Examples of Compound Statements
Example 1: Let p be the statement "It is raining" and q be the statement "The grass is wet." Determine the truth value of the following compound statements:
a) ¬p
b) p ∨ q
c) p ∧ q
d) p → q
e) p ↔ q
Solution:
a) ¬p: The negation of "It is raining" is "It is not raining." If p is false (it is not raining), then ¬p is true.
b) p ∨ q: The disjunction of "It is raining" and "The grass is wet" is "It is raining or the grass is wet (or both)." If at least one of the statements is true, then p ∨ q is true.
c) p ∧ q: The conjunction of "It is raining" and "The grass is wet" is "It is raining and the grass is wet." Both statements must be true for p ∧ q to be true.
d) p → q: The conditional statement "If it is raining, then the grass is wet" is true unless it is raining and the grass is not wet.
e) p ↔ q: The biconditional statement "It is raining if and only if the grass is wet" is true only when both statements have the same truth value (both true or both false).

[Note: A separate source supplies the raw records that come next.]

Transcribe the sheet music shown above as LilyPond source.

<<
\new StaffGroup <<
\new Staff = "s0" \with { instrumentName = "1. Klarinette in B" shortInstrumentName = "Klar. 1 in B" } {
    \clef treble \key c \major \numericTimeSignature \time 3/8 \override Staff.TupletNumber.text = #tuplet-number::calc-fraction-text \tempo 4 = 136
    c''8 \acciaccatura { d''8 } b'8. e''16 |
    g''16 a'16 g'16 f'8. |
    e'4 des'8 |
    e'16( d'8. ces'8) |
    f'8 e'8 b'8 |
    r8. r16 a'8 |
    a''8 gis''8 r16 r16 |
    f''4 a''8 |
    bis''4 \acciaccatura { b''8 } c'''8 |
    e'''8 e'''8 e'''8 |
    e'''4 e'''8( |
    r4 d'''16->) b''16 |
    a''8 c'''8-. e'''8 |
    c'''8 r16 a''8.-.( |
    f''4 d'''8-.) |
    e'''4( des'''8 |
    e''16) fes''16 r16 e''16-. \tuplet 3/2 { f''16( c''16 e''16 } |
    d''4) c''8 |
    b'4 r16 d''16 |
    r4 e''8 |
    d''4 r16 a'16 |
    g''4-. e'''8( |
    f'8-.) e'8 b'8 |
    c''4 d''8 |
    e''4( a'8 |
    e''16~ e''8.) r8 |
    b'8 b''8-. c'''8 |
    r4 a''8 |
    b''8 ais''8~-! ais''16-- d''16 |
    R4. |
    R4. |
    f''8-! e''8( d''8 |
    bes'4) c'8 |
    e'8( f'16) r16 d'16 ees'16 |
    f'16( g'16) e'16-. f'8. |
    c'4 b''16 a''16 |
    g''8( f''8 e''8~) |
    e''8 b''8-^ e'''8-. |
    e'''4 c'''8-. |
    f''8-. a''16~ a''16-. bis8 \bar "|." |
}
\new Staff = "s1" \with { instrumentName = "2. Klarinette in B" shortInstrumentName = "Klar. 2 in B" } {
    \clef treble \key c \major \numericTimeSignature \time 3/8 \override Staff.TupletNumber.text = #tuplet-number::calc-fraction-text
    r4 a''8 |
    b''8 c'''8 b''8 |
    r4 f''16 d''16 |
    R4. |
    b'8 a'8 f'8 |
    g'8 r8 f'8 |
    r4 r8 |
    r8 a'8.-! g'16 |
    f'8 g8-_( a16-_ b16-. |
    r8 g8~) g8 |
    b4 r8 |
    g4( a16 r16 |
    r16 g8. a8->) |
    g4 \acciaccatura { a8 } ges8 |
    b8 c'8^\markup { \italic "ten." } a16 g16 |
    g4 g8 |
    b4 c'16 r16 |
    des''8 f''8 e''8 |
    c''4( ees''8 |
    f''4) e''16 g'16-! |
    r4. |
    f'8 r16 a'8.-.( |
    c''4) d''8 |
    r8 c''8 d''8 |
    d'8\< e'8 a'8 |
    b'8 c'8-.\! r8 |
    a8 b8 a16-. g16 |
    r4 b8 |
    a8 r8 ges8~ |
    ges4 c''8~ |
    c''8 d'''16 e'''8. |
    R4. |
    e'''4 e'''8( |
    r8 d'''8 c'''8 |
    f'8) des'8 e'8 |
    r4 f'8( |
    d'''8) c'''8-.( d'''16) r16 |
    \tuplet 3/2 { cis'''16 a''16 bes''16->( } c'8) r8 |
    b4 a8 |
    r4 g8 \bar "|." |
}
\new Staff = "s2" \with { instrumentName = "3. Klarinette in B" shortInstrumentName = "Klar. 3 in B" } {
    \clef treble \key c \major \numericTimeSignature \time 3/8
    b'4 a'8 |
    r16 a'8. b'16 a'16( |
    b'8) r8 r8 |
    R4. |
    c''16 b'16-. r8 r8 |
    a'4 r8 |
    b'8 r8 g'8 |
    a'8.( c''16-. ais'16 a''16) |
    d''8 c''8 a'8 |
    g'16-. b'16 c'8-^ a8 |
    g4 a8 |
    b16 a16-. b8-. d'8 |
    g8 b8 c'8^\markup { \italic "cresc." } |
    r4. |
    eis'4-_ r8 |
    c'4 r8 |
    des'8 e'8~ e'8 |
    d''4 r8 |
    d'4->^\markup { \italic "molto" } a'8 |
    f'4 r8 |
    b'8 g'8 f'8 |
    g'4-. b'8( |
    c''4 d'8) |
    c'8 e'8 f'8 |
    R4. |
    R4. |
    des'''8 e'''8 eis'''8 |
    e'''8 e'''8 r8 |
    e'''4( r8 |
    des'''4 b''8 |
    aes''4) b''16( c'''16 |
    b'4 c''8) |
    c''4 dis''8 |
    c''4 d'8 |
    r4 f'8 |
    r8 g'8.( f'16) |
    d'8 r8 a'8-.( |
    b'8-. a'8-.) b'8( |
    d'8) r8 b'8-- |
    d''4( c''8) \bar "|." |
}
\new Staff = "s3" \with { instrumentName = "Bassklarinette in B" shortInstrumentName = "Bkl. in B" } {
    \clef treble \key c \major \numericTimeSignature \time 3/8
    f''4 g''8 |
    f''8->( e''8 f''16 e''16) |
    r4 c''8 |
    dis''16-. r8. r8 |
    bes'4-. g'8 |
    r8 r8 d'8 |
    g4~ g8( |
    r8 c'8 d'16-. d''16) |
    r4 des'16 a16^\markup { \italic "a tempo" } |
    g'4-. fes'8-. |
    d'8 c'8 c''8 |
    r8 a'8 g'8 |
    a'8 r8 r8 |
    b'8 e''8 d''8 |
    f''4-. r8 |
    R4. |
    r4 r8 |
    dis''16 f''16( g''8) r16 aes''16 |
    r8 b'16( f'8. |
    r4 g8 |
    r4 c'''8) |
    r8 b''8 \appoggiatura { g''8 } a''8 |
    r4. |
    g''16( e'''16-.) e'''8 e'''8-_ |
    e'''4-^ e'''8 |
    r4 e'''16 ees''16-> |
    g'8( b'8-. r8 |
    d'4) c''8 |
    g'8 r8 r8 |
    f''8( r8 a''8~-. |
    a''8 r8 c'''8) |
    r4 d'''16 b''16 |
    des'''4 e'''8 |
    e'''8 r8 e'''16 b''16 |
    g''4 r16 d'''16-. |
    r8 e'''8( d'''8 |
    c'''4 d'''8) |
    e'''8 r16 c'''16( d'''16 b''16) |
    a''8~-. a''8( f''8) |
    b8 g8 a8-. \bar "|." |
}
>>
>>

Example 2: Let p be the statement "The number is even" and q be the statement "The number is divisible by 3." Determine the truth value of the following compound statements for the number 6.
a) ¬p
b) p ∨ q
c) p ∧ q
d) p → q
e) p ↔ q
Solution:
For number 6:
p is true (6 is an even number)
q is false (6 is not divisible by 3)
a) ¬p: The negation of "The number is even" is "The number is not even," which is false for 6.
b) p ∨ q: The disjunction of "The number is even" and "The number is divisible by 3" is true for 6 since 6 is an even number.
c) p ∧ q: The conjunction of "The number is even" and "The number is divisible by 3" is false for 6 since 6 is not divisible by 3.
d) p → q: The conditional statement "If the number is even, then the number is divisible by 3" is false for 6 since 6 is an even number but not divisible by 3.
e) p ↔ q: The biconditional statement "The number is even if and only if the number is divisible by 3" is false for 6 since the two statements have different truth values.